The accused has right to a fair trial. Once it is recognised that the accused has absolute and unqualified right to have the complainant and any or all of his witnesses summoned for cross-examination, the applicant cannot be deprived of such a right unless there are some extraordinary reasons for doing so. In fact, the object of section 145(2) is explained by the Supreme Court in Meters and Instruments Private Limited and anr. The Hon’ble Supreme Court in paragraph 9 observed that “the object of section 145(2) was simpler and swifter trial procedure. Only requirement is that the evidence must be admissible and relevant. The affidavit of the complainant can be read as evidence”. The Supreme Court held that the accused has to disclose specific defence to contest the case.
The trial Court, committed error in observing that the petitioner is silent on the specific ground of defence or point on which he wishes to cross examine the complainant. It may be that the petitioner has an opportunity to lead defence evidence and rebut the presumption if any, however, that does not mean that the valuable right of the petitioner to cross examine the complainant which he is entitled to under section 145(2) of the NI Act can be lightly brushed aside.

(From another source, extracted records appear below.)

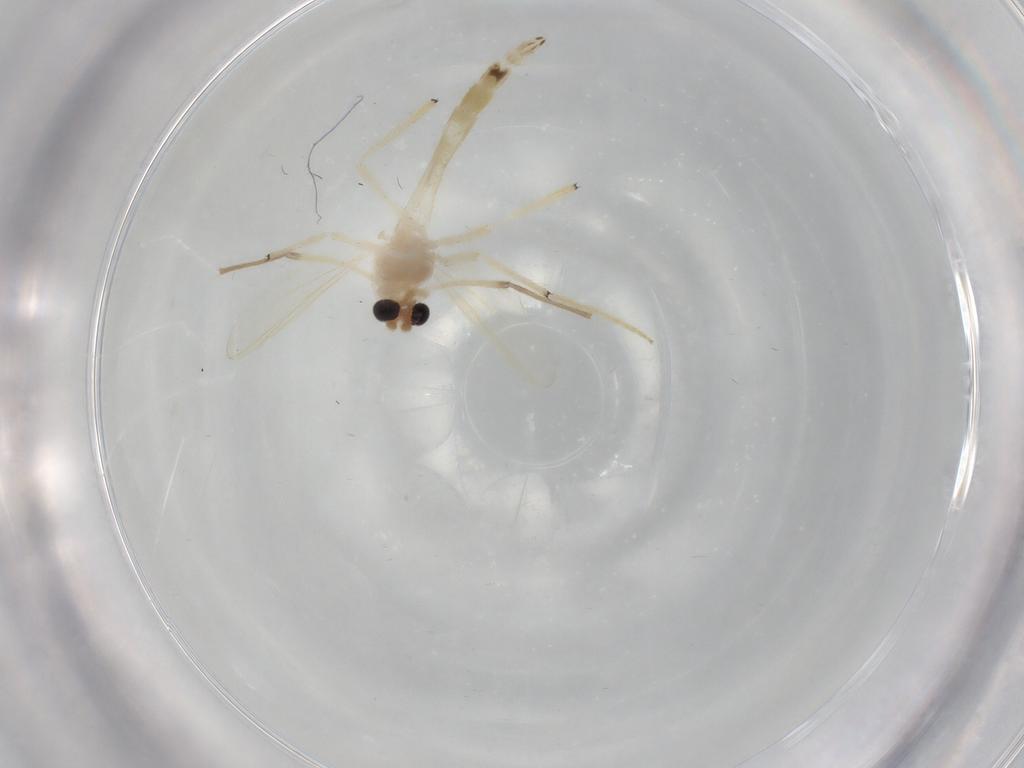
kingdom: Animalia
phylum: Arthropoda
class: Insecta
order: Diptera
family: Chironomidae
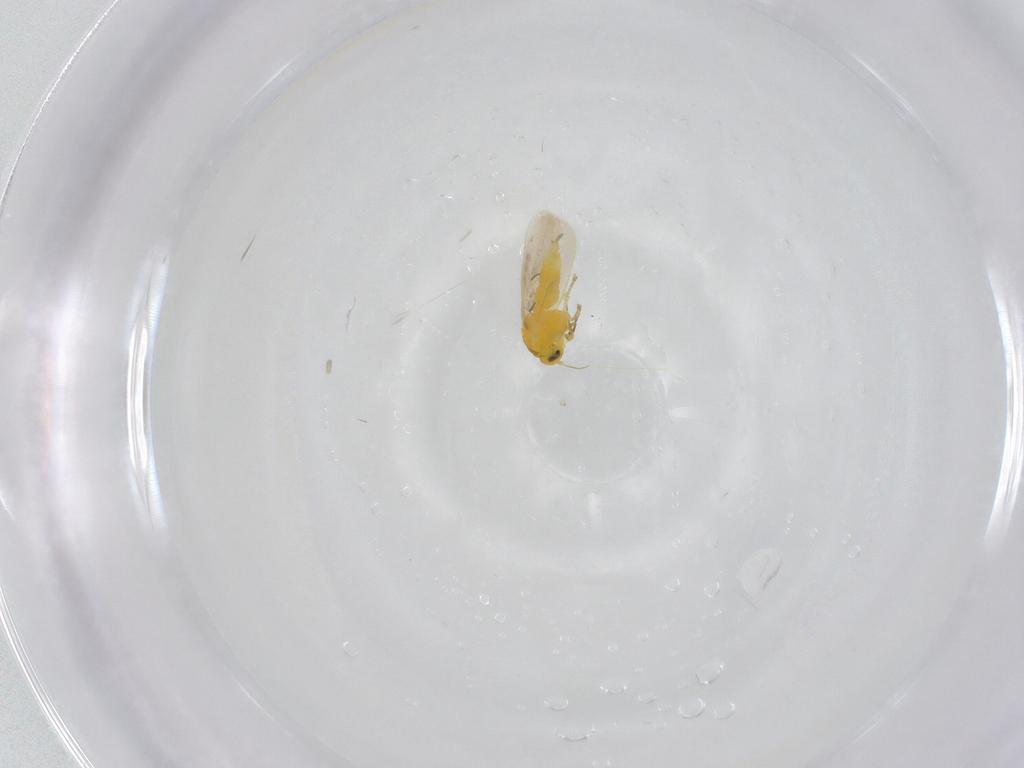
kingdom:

The decision relied upon by learned counsel for the respondent in RUKMAKAR @ BHARAT TULSHIDAS NAIK VERSUS SANTOSH SHABA GAONKAR & ANR [2019 (4) TMI 2105 - BOMBAY HIGH COURT] is distinguishable on facts as this Court was of the opinion that the application was filed in a casual manner. The petitioner therein had not set out the grounds in the application or during the course of hearing of the application to cross-examine the complainant. It is in those circumstances that the order passed by the trial Court was not interfered with.